Balancing Innovation with Integrity

Generative AI is here to stay, and it will continue to influence how students approach their academic work. In capstone projects, which represent the culmination of a student’s engineering education, it is vital to strike a balance between embracing AI’s innovative potential and ensuring that students maintain ownership and integrity in their submissions.

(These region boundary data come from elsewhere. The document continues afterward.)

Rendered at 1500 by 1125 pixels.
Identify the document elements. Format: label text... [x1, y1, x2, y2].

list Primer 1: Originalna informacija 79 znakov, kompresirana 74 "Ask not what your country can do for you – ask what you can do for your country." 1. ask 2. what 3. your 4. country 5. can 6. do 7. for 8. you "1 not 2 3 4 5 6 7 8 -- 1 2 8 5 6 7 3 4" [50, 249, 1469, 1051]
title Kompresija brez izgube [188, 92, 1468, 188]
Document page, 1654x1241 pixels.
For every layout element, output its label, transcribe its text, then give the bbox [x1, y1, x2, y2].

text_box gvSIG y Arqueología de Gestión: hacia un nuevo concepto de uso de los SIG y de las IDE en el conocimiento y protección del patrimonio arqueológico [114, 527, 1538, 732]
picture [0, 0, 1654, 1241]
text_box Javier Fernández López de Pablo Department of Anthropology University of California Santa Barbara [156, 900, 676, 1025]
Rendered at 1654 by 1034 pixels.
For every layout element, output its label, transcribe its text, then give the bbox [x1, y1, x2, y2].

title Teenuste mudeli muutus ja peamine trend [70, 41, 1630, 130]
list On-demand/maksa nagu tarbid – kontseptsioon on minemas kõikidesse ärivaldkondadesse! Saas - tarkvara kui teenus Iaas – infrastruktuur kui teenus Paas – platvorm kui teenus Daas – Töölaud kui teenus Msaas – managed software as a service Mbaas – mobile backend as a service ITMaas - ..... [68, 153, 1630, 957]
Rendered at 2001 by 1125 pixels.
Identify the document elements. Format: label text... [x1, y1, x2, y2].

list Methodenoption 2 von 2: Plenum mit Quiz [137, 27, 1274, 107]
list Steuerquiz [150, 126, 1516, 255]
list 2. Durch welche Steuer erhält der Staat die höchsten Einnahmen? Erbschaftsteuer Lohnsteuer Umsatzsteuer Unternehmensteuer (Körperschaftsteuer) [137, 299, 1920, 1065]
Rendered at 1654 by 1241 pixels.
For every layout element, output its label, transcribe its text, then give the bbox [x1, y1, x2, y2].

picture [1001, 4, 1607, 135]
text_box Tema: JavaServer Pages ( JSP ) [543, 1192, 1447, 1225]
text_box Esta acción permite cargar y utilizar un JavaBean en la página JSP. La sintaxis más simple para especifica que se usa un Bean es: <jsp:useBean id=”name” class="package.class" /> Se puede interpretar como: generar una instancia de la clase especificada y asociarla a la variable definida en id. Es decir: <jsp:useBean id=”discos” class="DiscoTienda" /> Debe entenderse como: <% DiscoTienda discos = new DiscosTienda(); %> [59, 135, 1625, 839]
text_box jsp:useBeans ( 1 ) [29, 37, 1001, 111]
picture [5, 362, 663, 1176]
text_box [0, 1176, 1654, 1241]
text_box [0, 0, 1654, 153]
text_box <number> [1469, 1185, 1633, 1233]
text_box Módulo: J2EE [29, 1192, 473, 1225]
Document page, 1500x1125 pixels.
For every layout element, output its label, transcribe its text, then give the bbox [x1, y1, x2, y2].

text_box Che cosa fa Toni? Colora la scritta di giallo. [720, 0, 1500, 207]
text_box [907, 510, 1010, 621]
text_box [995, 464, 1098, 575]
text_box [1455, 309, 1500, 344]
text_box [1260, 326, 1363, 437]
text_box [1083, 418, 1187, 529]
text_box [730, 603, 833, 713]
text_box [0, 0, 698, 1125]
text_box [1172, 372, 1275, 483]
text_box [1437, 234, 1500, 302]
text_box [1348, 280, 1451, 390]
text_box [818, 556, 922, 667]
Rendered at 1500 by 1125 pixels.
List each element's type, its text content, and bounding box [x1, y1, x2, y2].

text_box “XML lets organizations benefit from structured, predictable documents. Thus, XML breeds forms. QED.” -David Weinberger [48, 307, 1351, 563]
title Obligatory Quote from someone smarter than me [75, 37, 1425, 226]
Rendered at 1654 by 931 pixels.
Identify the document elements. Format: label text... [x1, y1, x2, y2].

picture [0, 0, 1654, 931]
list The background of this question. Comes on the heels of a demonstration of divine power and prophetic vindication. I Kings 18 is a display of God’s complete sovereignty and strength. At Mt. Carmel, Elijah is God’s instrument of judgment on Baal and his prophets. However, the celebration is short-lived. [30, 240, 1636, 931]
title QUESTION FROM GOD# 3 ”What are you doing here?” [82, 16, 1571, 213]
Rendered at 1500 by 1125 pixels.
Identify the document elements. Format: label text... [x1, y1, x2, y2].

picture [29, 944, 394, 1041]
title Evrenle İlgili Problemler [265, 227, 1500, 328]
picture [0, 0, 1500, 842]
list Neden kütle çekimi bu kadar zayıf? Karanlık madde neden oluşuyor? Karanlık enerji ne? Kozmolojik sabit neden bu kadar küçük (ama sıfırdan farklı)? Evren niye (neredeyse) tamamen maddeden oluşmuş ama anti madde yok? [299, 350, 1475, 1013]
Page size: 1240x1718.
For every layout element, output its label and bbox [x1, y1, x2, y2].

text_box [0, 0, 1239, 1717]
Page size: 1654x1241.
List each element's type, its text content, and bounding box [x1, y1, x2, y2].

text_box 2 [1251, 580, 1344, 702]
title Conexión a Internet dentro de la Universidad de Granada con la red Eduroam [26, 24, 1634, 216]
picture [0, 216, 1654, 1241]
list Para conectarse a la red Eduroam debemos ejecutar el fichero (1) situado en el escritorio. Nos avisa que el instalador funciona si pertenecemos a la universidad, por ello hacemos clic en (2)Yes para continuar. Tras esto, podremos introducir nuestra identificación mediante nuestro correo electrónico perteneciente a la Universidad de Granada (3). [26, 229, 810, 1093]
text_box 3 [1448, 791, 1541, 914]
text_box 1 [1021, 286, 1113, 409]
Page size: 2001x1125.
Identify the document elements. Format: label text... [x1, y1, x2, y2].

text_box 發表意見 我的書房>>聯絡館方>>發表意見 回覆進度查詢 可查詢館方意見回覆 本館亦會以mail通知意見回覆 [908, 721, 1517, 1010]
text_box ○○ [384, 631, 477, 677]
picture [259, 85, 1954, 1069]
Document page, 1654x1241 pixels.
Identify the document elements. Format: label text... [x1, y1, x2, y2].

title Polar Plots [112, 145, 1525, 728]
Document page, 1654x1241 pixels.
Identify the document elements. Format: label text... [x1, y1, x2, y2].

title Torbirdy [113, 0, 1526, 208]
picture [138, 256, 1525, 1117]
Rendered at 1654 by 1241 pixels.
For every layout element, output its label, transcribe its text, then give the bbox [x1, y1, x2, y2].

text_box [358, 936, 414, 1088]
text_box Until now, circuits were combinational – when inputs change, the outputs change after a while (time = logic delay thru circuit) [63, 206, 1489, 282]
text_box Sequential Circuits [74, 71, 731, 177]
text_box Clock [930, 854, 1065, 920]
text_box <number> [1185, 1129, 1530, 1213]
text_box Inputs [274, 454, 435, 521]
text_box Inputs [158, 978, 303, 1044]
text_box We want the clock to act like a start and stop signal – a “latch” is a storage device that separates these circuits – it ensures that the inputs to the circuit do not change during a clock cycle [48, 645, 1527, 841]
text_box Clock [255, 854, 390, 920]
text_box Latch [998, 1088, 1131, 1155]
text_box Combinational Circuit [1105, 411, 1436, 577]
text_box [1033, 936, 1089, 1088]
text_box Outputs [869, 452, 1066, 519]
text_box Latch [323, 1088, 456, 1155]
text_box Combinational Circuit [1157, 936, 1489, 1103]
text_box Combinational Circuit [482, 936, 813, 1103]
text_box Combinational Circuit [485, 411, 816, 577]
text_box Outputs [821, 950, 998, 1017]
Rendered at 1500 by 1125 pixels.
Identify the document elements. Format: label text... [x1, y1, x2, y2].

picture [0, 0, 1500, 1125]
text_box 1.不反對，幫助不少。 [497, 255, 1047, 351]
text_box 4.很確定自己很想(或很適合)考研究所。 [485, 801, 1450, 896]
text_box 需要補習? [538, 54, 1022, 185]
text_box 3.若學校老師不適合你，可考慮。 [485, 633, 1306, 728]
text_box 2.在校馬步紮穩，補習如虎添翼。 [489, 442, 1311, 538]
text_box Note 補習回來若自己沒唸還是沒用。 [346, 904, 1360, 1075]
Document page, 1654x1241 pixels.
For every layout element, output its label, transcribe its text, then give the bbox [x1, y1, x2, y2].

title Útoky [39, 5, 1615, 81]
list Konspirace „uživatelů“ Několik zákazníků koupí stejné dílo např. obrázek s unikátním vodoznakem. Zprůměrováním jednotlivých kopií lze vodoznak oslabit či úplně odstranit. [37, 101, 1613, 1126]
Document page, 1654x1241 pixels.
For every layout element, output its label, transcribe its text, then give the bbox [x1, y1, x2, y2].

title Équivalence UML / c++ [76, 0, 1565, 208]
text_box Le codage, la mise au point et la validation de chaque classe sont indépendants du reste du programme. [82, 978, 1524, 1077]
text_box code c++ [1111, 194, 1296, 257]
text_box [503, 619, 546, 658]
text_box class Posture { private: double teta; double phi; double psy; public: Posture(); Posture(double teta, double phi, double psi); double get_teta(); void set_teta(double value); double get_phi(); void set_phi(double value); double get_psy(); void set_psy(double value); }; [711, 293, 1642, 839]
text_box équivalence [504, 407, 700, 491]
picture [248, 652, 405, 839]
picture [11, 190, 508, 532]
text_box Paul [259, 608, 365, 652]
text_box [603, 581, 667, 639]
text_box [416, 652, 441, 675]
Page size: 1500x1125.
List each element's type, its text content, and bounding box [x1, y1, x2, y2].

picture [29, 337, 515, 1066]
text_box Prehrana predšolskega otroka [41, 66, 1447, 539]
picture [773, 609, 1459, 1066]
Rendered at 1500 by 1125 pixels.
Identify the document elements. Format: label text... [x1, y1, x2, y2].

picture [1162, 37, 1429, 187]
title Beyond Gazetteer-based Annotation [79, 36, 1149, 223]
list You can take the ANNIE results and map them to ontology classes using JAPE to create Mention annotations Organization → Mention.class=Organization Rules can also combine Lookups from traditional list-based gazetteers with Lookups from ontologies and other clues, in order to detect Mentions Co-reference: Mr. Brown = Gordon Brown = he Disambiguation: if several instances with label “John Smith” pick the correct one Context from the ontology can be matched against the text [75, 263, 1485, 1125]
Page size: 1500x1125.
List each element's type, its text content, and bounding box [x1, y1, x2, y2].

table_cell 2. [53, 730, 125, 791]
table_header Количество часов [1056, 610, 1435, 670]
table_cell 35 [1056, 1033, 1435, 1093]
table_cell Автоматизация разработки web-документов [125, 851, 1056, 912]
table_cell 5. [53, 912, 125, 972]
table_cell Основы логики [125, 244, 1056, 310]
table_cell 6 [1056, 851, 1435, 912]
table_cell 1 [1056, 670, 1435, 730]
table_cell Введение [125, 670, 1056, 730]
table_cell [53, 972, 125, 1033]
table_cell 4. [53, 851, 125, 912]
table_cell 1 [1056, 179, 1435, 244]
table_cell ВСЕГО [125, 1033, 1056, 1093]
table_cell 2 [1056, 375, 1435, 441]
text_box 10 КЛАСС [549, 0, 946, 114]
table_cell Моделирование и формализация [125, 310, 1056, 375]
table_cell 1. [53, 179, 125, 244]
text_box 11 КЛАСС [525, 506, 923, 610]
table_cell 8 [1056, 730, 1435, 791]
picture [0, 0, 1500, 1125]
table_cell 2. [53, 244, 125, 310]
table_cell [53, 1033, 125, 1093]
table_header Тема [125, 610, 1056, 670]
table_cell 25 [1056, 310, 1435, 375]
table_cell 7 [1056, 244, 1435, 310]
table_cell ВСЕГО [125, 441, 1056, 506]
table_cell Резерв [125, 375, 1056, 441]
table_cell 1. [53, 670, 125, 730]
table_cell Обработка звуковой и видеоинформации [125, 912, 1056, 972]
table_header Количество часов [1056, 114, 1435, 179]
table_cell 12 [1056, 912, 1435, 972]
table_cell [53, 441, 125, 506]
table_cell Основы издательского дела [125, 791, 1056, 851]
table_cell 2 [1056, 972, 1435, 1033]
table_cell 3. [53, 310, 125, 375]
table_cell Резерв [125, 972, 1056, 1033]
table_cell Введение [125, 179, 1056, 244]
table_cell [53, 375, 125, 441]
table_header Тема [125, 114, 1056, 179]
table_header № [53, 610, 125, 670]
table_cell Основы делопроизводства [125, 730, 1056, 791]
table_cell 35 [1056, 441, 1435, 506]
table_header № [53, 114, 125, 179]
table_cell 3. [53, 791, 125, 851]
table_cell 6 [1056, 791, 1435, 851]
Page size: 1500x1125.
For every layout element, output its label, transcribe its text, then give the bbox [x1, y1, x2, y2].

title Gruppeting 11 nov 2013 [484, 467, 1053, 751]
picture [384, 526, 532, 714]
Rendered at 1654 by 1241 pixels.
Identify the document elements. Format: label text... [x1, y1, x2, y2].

The examples from my capstone course illustrate the balance educators must strike between embracing the benefits of generative AI and ensuring that students uphold the integrity of their work. By fostering transparency, encouraging ethical AI use, and addressing potential misuse through education rather than punishment, we can ensure that AI becomes a valuable tool in engineering education, enhancing student learning without compromising academic standards.

 

Qusay H. Mahmoud is a professor of software engineering and the associate dean for experiential learning and engineering outreach at Ontario Tech University, Canada. He previously served as the founding chair of the Department of Electrical, Computer, and Software Engineering at the same institution. Dr. Mahmoud has held leadership roles in national and international organizations, including serving as Secretary, Vice Chair, and Chair of the Canadian Heads of Electrical and Computer Engineering (CHECE), and representing CHECE (in 2015) on the Board of the American Electrical and Computer Engineering Department Heads Association (ECEDHA).